The scheme benefited from trust established between the growers and Ecotrust, which allayed early fears among growers that the government would take their land once the trees were planted, and dispelled skepticism that foreign buyers would purchase carbon, a “commodity” that they couldn’t see or use.  This was important since many growers didn’t understand the carbon market. Continued engagement has also been ensured by having the agreements signed by village chairmen. This has helped override concerns among buyers and Ecotrust that growers, once paid, would migrate, sell their land, or cut the trees for timber.

Other factors leading to success included the legal validity of the agreements. Additionally, the agreements were voluntary, the market for carbon has remained strong, and the project was practical because growers were provided with the tools and the training to successfully grow trees. Compliance was verifiable and 85% of growers said they thought the scheme was fair. Growers showed the patience and perseverance needed to succeed because profits were not immediate but instead are being distributed over a 10 year period.
 

Future Viability

The future viability of the project depends heavily on Ecotrust’s ability to continue to find international buyers, which are scarce. While the number of growers has steadily increased, many of them complained that they were not able to fully bargain the terms of the contract, including the carbon price negotiated between Ecotrust and the buyer and that there was limited flexibility in the terms of the contract. Communication and access to information has become difficult as the number of participants increases and because participants have to walk to town to access the Internet and many are not familiar with computers. Growers also worried that the long-term nature of the scheme might mean that they would not reap the benefits of years of work should the agreement with Ecotrust end or the carbon market dry up. The growers also complained that payments were sometimes delayed because of the large number of participating growers and the fact that they were scattered, which made it difficult for Ecotrust to carry out the required monitoring and verification prior to payment.

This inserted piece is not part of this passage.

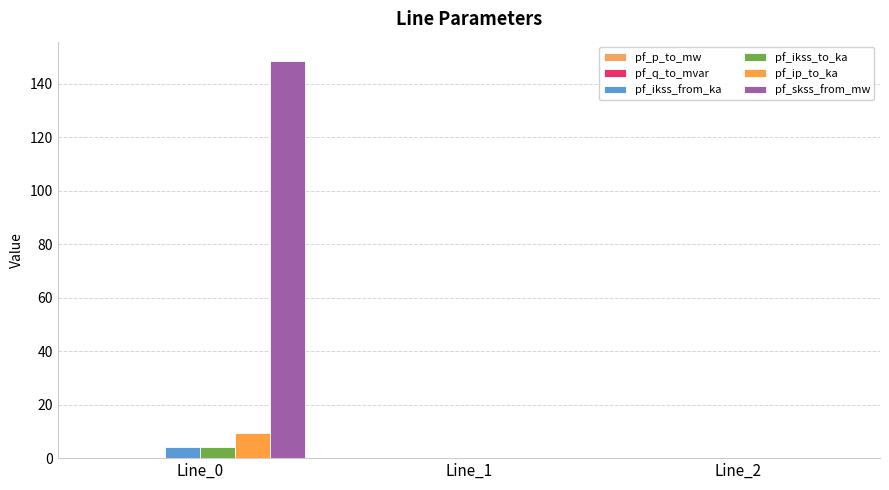

Read the pf_ip_to_ka value at Line_0.

9.3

Exchange rates fluctuate, resulting in varied pay for growers, who are compensated in U.S. dollars. Seedlings are considered to be expensive. Sometimes they were stolen and planted elsewhere, and some trees were destroyed by fire.  Initial payments did not cover the cost of planting the trees, requiring a high degree of initial labor without monetary reward. However, many growers say they are willing to take the risk because they hope eventually to sell the trees they have planted as timber.